Latest insulin injection sees Novo Nordisk pump $117m in Danish plant

A plant in Kalundborg that makes “around half of the world’s insulin” will benefit from another upgrade and expansion, says Novo Nordisk.

Novo Nordisk’s site in Kalundborg, about 100 km west of Danish capital Copenhagen, has been making insulin products for over 50 years.

Image: iStock/PashaIgnatov

The firm has heavily invested in production at the site over the past few years, and this latest expansion announced Friday sees a further DKK 800 million ($117 million) in upgrading and expanding facilities there.

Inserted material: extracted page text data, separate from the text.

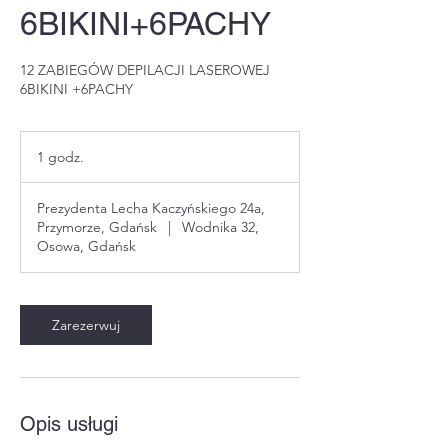
6BIKINI+6PACHY
12 ZABIEGÓW DEPILACJI LASEROWEJ
6BIKINI +6PACHY
1 godz.
1
g
o
Prezydenta Lecha Kaczyńskiego 24a,
d
Przymorze, Gdańsk
|
Wodnika 32,
z
Osowa, Gdańsk
Zarezerwuj
Opis usługi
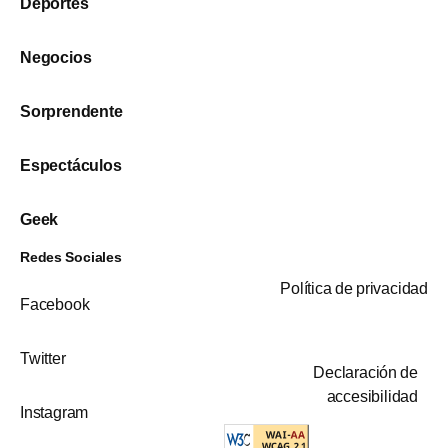
Deportes
Negocios
Sorprendente
Espectáculos
Geek
Redes Sociales
Política de privacidad
Facebook
Twitter
Declaración de
accesibilidad
Instagram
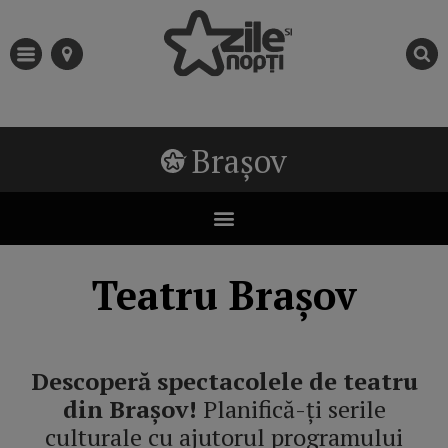
Brașov
Teatru Brașov
Descoperă spectacolele de teatru
din Brașov!
Planifică-ți serile
culturale cu ajutorul programului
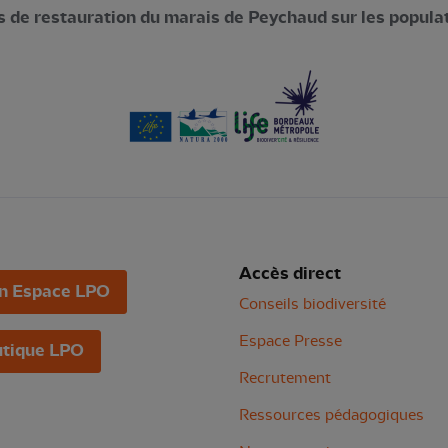
es de restauration du marais de Peychaud sur les popula
Accès direct
n Espace LPO
Conseils biodiversité
Espace Presse
tique LPO
Recrutement
Ressources pédagogiques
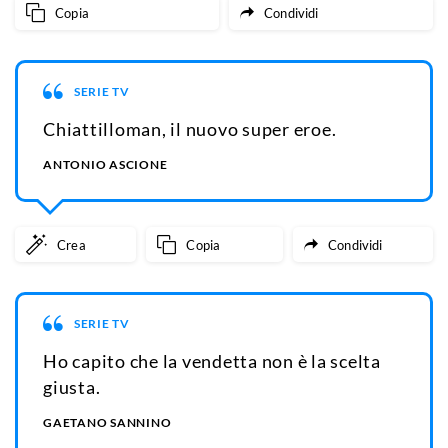
Copia
Condividi
SERIE TV
Chiattilloman, il nuovo super eroe.
ANTONIO ASCIONE
Crea
Copia
Condividi
SERIE TV
Ho capito che la vendetta non è la scelta
giusta.
GAETANO SANNINO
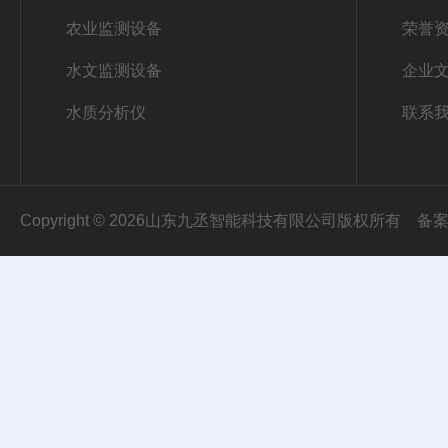
农业监测设备
荣誉
水文监测设备
企业
水质分析仪
联系
Copyright © 2026山东九丞智能科技有限公司版权所有
备案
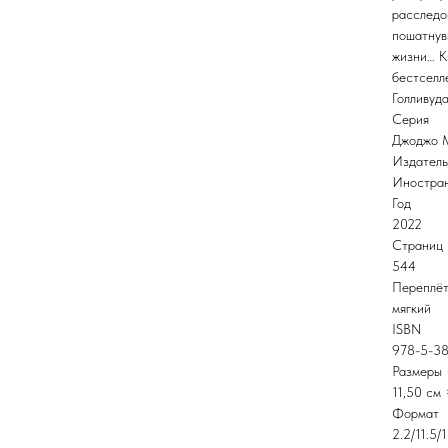
расследо
пошатнув
жизни… К
бестселл
Голливуда
Серия
Джоджо М
Издатель
Иностра
Год
2022
Страниц
544
Переплё
мягкий
ISBN
978-5-38
Размеры
11,50 см 
Формат
2.2/11.5/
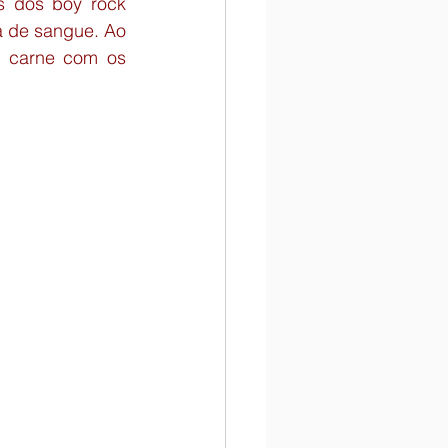
 dos boy rock 
 de sangue. Ao 
 carne com os 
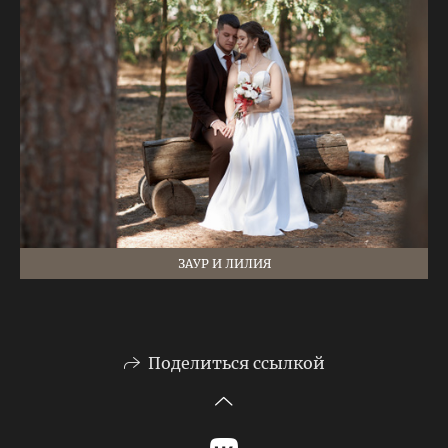
ЗАУР И ЛИЛИЯ
Поделиться ссылкой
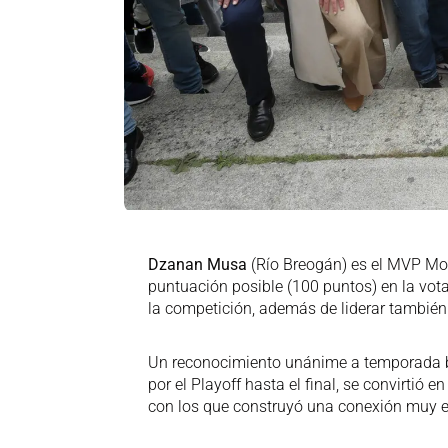
Dzanan Musa
(Río Breogán) es el MVP Mov
puntuación posible (100 puntos) en la vota
la competición, además de liderar también
Un reconocimiento unánime a temporada bri
por el Playoff hasta el final, se convirtió 
con los que construyó una conexión muy e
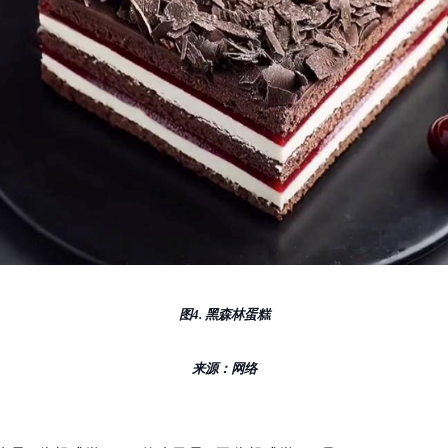
图4. 黑森林蛋糕
来源：网络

“Part of the investment is related to the rebuild of an existing facility,” spokesperson Kristine Kruse Zeij told this publciation.

“Another part of the investment is related to the establishment of a new extension equivalent of 1,400 square meters in three-storey building.”

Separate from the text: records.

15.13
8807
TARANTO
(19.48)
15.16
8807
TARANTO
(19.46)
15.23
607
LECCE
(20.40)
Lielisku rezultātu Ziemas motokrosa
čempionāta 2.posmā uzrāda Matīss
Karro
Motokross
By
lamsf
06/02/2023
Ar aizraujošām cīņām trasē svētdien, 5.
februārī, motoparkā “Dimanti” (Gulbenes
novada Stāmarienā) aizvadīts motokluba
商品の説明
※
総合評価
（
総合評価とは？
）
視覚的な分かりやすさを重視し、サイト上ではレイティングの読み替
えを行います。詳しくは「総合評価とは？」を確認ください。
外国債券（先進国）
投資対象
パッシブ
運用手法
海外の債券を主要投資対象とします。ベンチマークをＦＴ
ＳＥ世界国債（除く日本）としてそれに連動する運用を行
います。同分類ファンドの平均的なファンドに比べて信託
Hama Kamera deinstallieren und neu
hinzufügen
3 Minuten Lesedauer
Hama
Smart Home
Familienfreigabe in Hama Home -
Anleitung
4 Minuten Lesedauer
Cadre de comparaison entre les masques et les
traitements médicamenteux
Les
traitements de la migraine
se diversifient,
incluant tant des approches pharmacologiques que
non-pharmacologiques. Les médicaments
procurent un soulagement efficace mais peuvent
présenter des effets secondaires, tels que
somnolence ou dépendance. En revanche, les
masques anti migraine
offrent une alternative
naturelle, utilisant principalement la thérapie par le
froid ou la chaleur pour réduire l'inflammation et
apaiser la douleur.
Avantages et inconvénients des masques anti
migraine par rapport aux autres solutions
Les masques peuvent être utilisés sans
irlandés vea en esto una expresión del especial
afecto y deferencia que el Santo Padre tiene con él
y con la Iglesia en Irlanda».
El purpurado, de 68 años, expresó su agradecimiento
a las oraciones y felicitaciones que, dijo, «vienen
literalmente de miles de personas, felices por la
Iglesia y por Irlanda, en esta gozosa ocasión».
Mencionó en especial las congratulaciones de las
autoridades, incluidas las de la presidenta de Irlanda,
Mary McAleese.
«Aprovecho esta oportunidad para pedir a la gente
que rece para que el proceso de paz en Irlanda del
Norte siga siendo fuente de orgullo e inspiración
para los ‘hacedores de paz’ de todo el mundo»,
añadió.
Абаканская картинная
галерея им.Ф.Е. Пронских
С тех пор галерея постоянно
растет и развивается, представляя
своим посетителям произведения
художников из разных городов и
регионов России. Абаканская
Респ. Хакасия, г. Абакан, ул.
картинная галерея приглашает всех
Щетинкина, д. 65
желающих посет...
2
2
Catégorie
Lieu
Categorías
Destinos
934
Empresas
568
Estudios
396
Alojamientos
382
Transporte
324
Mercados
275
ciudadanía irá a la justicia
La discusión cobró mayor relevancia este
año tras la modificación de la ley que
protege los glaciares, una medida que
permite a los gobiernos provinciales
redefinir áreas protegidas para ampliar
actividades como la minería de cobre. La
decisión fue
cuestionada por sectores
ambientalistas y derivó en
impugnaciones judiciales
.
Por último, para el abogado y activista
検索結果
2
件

She added the investment will support future production of a “range of products for diabetes treatment” along with “the future generation of diabetes products.”

The firm expects the projects to be completed in 2022.

For a journalist working off a press release, the investment feels a lot like Groundhog Day.

Ten months ago, very similar plans were unveiled at the site. While the investment was lower – DKK 650 million – Novo Nordisk stated the same reasons for the investment, namely to rebuild certain facilities “to allow the site to meet future production needs of next generation diabetes products.”

“This investment in our production facilities highlights our ambition to continue strengthening our presence in Denmark and Kalundborg. Today, we manufacture around half of the world’s insulin in Kalundborg where we have been present for 50 years,” said Michael Hallgren, senior vice president for Novo Nordisk production in Kalundborg regarding the latest investment, in a near identical statement to last year.

He did update the tally of investment at the site since the turn of the millennium alone, which now stands at DKK 16 billion ($2.14 billion).

Insulin sales

For 2019, Novo Nordisk reported total sales within its Diabetes and Obesity care unit of DKK 103 billion ($14 billion. Insulins pulled in DKK 59.6 billion, which was flat year-on-year due to decreased US sales fell countering increased sales elsewhere.

On a call discussing results, CEO Lars Fruergaard Jørgensen attributed the US decline to several factors.

Firstly, the growth of the market has come down as alternatives to insulin enter the market, specifically GLP-1s which he said are growing by 30%.

“And then in the US, you have a situation where there’s a number of products competing against each other. So for 2020, we see an overall unchanged competitive situation where there’s an opportunity for buyers to play out the companies against each other and that leads to a continued erosion of value of the market,” he told investors.

“Then, you have some coming in trying to capture the Medicaid market, and we see there’s a play in price there. It doesn’t change from a financial point of view a whole lot because that’s a segment that is close to 100% rebated.”